The idea of examining ‘usage’ patterns is also an interesting one. If we could easily capture and examine the view and search logs of posts we could build an understanding of what types of posts really are re-examined over time. But then what do we do with that information? Does past interest in a topic translate into permanent informational value? Just because someone didn’t look at it again yet – does that mean we assume that no-one will every be interested in its content?

My instinct (when wearing my techie hat) is to vote for the ‘keep it all – disk space is cheap’ approach. That said, I know that the expense of the space on that first hard drive you save your records on is just the tip of the iceberg in terms of digital preservation expenses.

Thinking about what you want to keep before you turn on any software system is always going to make things easier. I know that as the laws in the US continue to evolve to demand the retention of specific types of data the software will also continue evolve to make it easy to keep ONLY what needs to be kept. Private sector companies are usually quite intent on sticking to the letter of the law in that regard – they never want to keep more than they must (or so their lawyers like to tell them). It is also in the best interest of the software companies to ensure that all the required records are being kept.

Another driving force to generate systems that know how to filter and keep the ‘right’ records (whatever that means) could be individual users.
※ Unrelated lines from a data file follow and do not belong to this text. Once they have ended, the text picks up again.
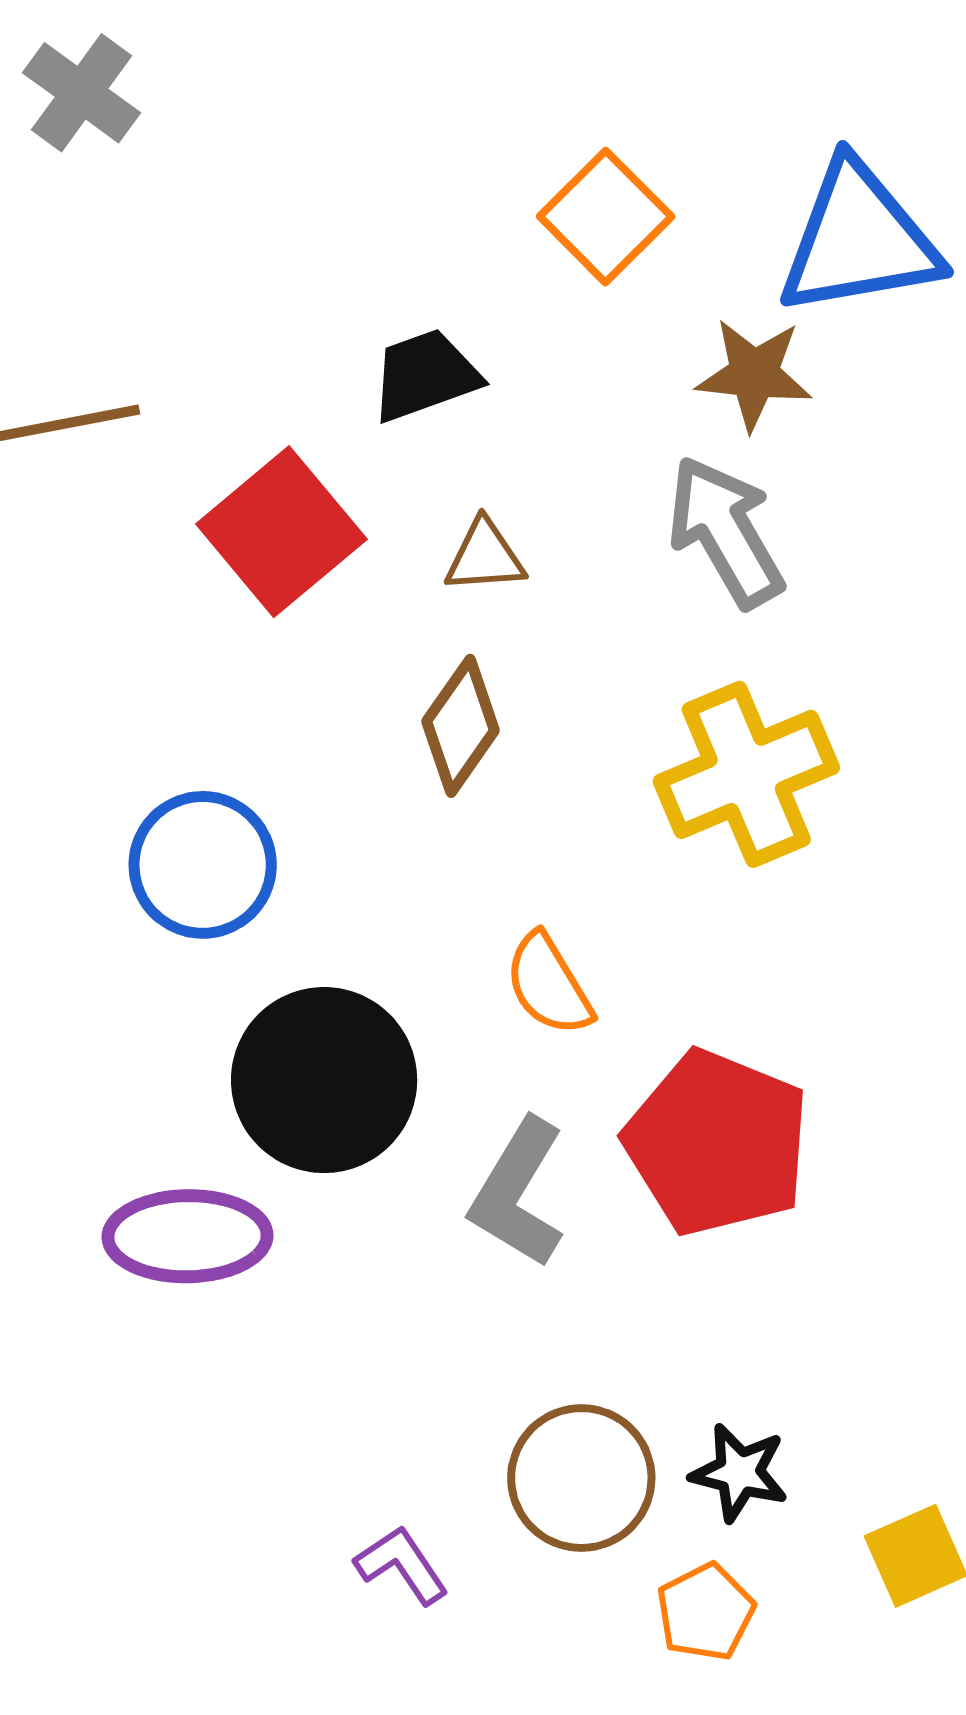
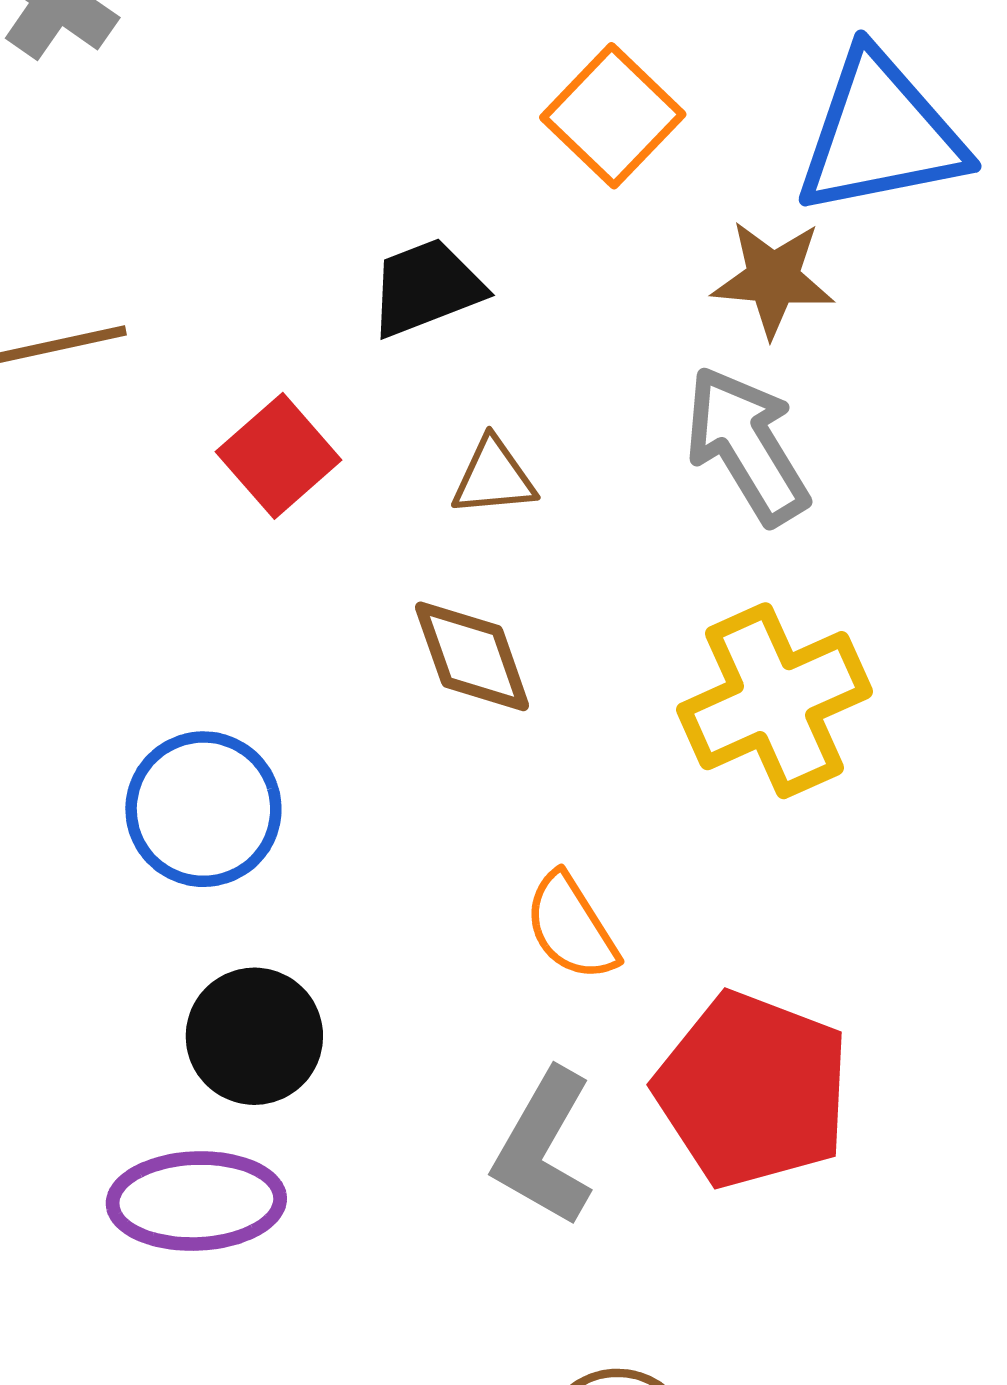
red square: (281, 532) -> (279, 456), size x0.7
brown diamond: (461, 726) -> (472, 656), turned -53
black circle: (324, 1080) -> (254, 1036), moved, size x0.7

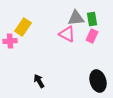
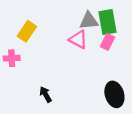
green rectangle: (92, 19) -> (107, 22), size x1.5
pink cross: (10, 41) -> (12, 58), moved

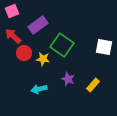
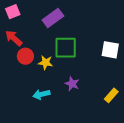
purple rectangle: (38, 25) -> (53, 18), moved
green square: (62, 45) -> (66, 48), turned -35
yellow rectangle: (93, 85) -> (111, 95), moved

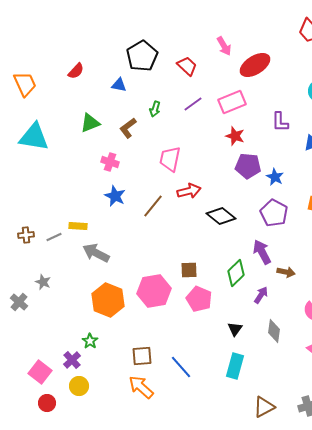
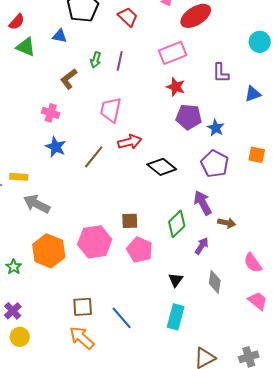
purple line: (193, 104) -> (120, 61), moved, turned -42
green triangle: (90, 123) -> (26, 47), moved, turned 45
green star: (90, 341) -> (14, 267), moved

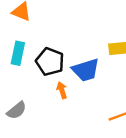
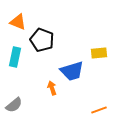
black pentagon: (50, 62) -> (42, 40), moved

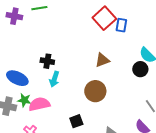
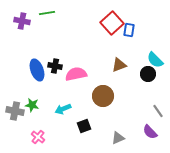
brown triangle: (102, 60) -> (119, 65), moved
blue ellipse: (17, 78) -> (37, 70), moved, turned 45
cyan arrow: (54, 79) -> (63, 109), moved, turned 49
pink semicircle: (39, 104) -> (76, 74), moved

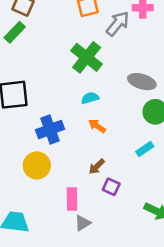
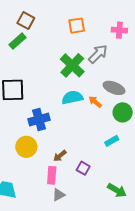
gray arrow: (118, 24) -> (98, 54), moved
cyan semicircle: (90, 98) -> (72, 97), size x1.5
orange arrow: (97, 126) -> (95, 102), moved
brown arrow: (97, 167) -> (60, 156), moved

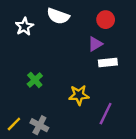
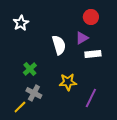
white semicircle: (58, 16) -> (59, 45), moved, turned -126
yellow line: (14, 124) -> (20, 107), moved
gray cross: (39, 125) -> (34, 93), moved

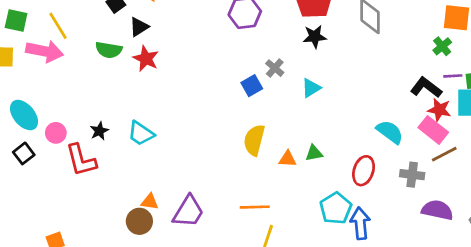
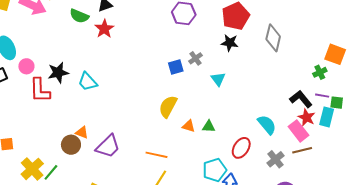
cyan triangle: (311, 88) -> (218, 79), turned -49
black star: (99, 131) -> (58, 73), size x1.5
gray cross: (412, 175) -> (275, 159), turned 30

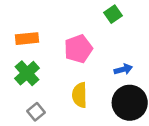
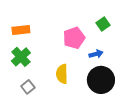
green square: (113, 14) -> (103, 24), moved
pink pentagon: (78, 49) -> (74, 38), moved

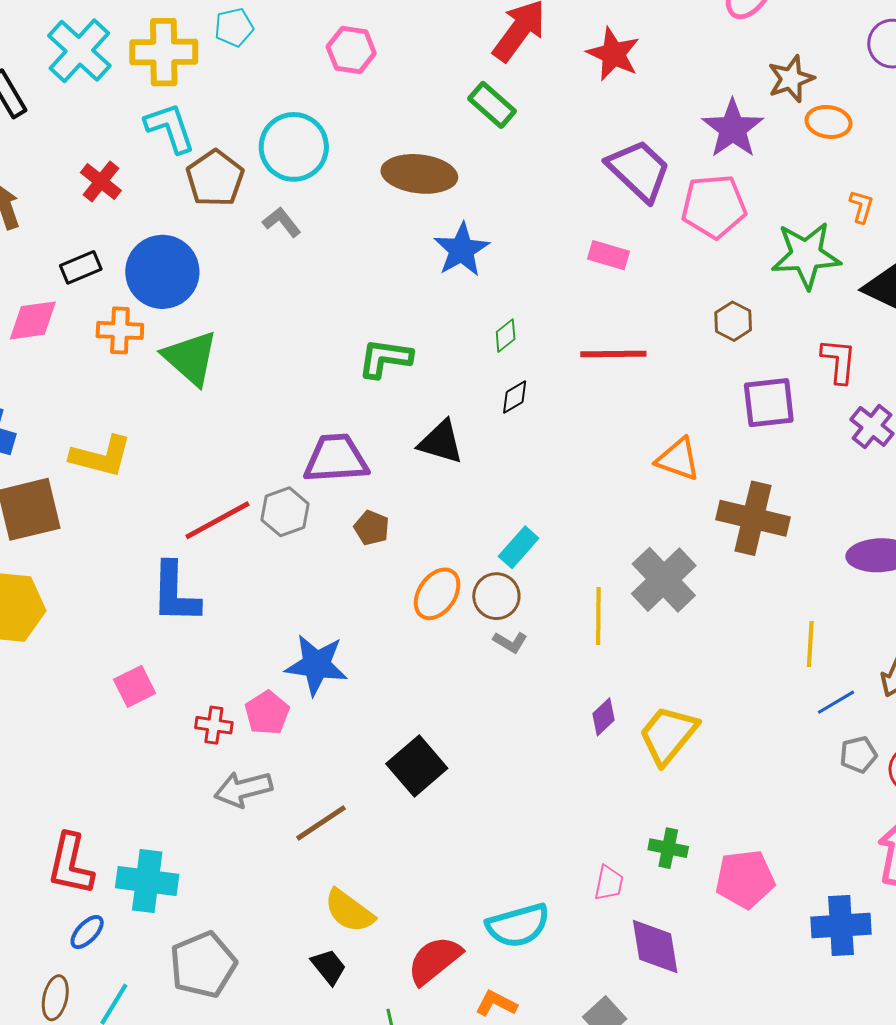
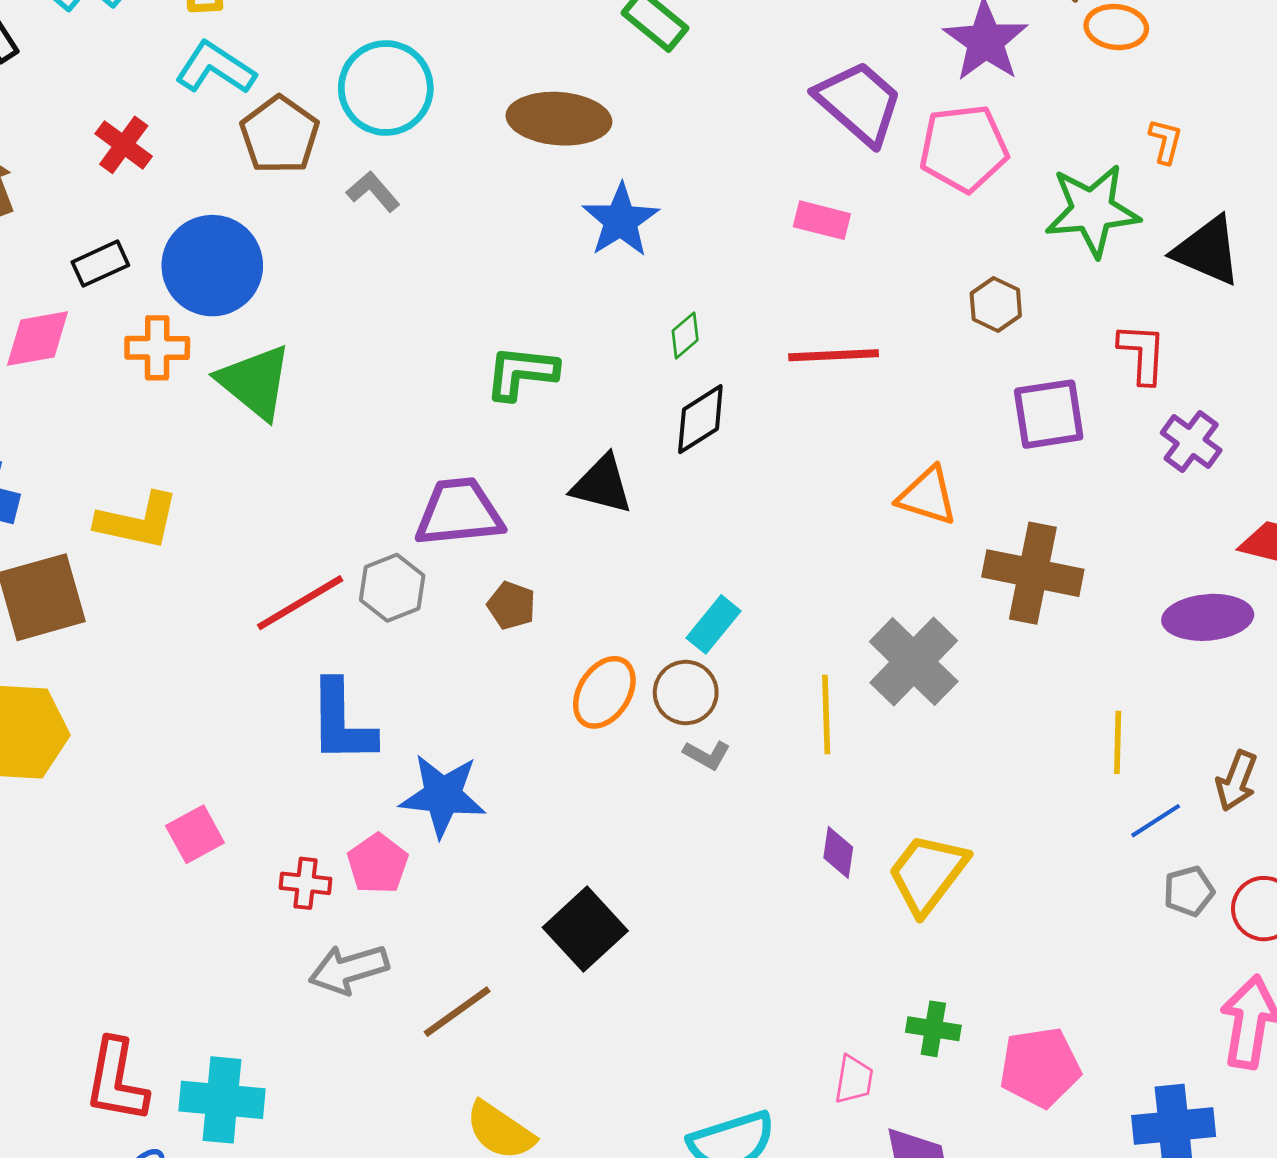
cyan L-shape: (170, 128) -> (215, 68), turned -36
black diamond: (515, 397) -> (700, 419), size x1.5
blue L-shape: (175, 593) -> (342, 722), moved
purple diamond: (603, 717) -> (838, 852), turned -36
In a universe of digital cameras where you can take 1000 photos as cheaply as 100 – I wonder if there is a place for software that intelligently archives your most frequently accessed (and tagged and shared) photos. The flip side of that could be auto-weeding (perhaps with a quick review option) every year. This would be the same approach some take to cleaning out their clothes closets – if I haven’t touched it in 2 years, then I should get rid of it.

While doing my research last term into the appraisal of Digital GIS records, I was amazed by how much of what was currently being done could only be accomplished by brute force. Frequently the work is being done through the sheer will of a small group of very dedicated people using tools not particularly suited to the task. I need to do more research into the realm of electronic record management – I want to understand what standard tools are being supplied (or not supplied). Are there tools for those who manage large repositories of electronic records where there is an acknowledged goal of supporting records scheduling and permanent preservation?

In our increasingly digital world, I think there will always be cases of born digital records that must be considered for appraisal without all the answers to all our questions. I am just fascinated at the notion of building the tools we need into the software systems from the start. At the end of a record’s active life cycle we would then be able to make and implement appraisal choices more easily. Imagine that – planning ahead for appraisal!